Settling a decades-long dispute is no breeze, however. The team had to search through digitized museum archives to track down four eggs that, according to their labels, came from flamingos nesting in Florida in the 19th century. They found further evidence for sizable colonies in early naturalists’ notes, including several accounts describing large flamingo flocks numbering from several hundred to the low thousands. (Among the observers was John James Audubon, who waxed poetic about the birds he spotted near Indian Key in 1832. “Ah! reader, could you but know the emotions that then agitated my breast!” he wrote.) Notably, most of the accounts touched on hunting or the plume trade, with one detailing how 100 flamingos were killed in a single day. After 1902, there would be no more records of large flocks in Florida for another century.

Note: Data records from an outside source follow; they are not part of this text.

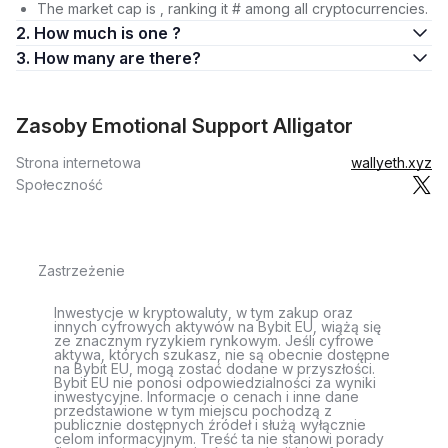
The market cap is , ranking it # among all cryptocurrencies.
2. How much is one ?
3. How many are there?
Zasoby Emotional Support Alligator
Strona internetowa
wallyeth.xyz
Społeczność
Zastrzeżenie
Inwestycje w kryptowaluty, w tym zakup oraz
innych cyfrowych aktywów na Bybit EU, wiążą się
ze znacznym ryzykiem rynkowym. Jeśli cyfrowe
aktywa, których szukasz, nie są obecnie dostępne
na Bybit EU, mogą zostać dodane w przyszłości.
Bybit EU nie ponosi odpowiedzialności za wyniki
inwestycyjne. Informacje o cenach i inne dane
przedstawione w tym miejscu pochodzą z
publicznie dostępnych źródeł i służą wyłącznie
celom informacyjnym. Treść ta nie stanowi porady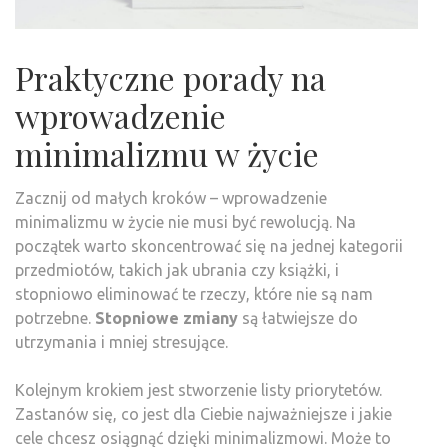
Praktyczne porady na
wprowadzenie
minimalizmu w życie
Zacznij od małych kroków – wprowadzenie
minimalizmu w życie nie musi być rewolucją. Na
początek warto skoncentrować się na jednej kategorii
przedmiotów, takich jak ubrania czy książki, i
stopniowo eliminować te rzeczy, które nie są nam
potrzebne.
Stopniowe zmiany
są łatwiejsze do
utrzymania i mniej stresujące.
Kolejnym krokiem jest stworzenie listy priorytetów.
Zastanów się, co jest dla Ciebie najważniejsze i jakie
cele chcesz osiągnąć dzięki minimalizmowi. Może to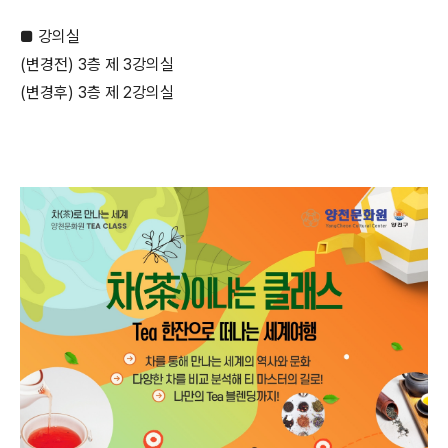
■ 강의실
(변경전) 3층 제 3강의실
(변경후) 3층 제 2강의실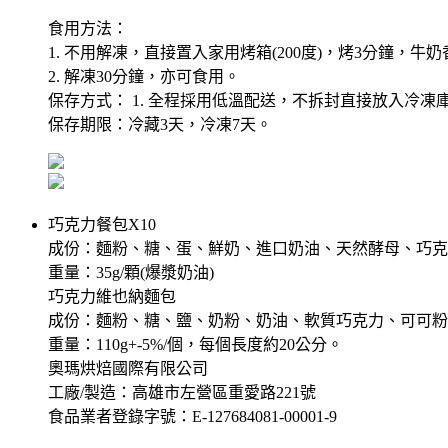
食用方法：
1. 不用解凍，直接置入家用烤箱(200度)，烤3分
2. 解凍30分鐘，亦可食用。
保存方式： 1. 全程採用低溫配送，不拆封直接放入冷凍庫，
保存期限：冷藏3天，冷凍7天。
巧克力餐包X10
成份：麵粉、糖、蛋、鮮奶、進口奶油、天然酵母、巧克
重量：35g/顆(爆漿奶油)
巧克力維也納麵包
成份：麵粉、糖、鹽、奶粉、奶油、軟質巧克力、可可粉
重量：110g+-5%/個，每個長度約20公分。
奧瑪烘焙國際有限公司
工廠/製造：高雄市左營區重愛路221號
食品業者登錄字號：E-127684081-00001-9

The researchers then turned to the Audubon Christmas Bird Count, eBird, and other sources for modern data. In the 1950s and 1960s, the records they gathered showed most sightings were of single birds or pairs. But from the early 1970s on, most reports noted two or more individuals; the record high was 147 flamingos seen at a water treatment facility in the Everglades in 2014. The overall number of sightings also grew significantly, though the researchers note that could be due to Florida’s growing human population and an increased interest in birding.
Taken together, the overall numbers of flamingos are too high to be explained by captive individuals that escaped. There have been some recent flamingo escapees from the Hialeah Park Race Track, for example, where the birds were imported as tourist attractions beginning in the 1930s, but there just aren't enough to account for all the sightings, the scientists say. Pair that with the archived eggs from Florida, and the jail-break theory starts to look thin.
Flamingo populations aren't expanding in Florida alone. Whitfield and Lorenz also found direct evidence of birds venturing over from flocks in the Caribbean, including two flamingos that were banded in Yucatán, Mexico, and later seen in Everglades National Park. These visitors reflect successful conservation efforts in the Caribbean, the study notes; the Yucatán population, for example, swelled from about 6,000 to 27,000 between 1954 and 1998. Florida, for its part, is also looking more flamingo-friendly these days, thanks to recovered and protected habitat in Everglades National Park and other South Florida refuges. The work isn't done, though. Audubon Florida's scientists believe that continued conservation and restoration of the Everglades is the key to flamingo recovery.
Now, the researchers want to use satellite transmitters and genetic tools to learn more about how the birds move between Caribbean colonies and Florida’s coastal flats. Those findings—when paired with monitoring—may yield better protection for flamingos. But first, Whitfield says, wildlife managers need to recognize that the birds are part of Florida’s ecosystem, and are not just kitschy symbols of the state’s beachy brand.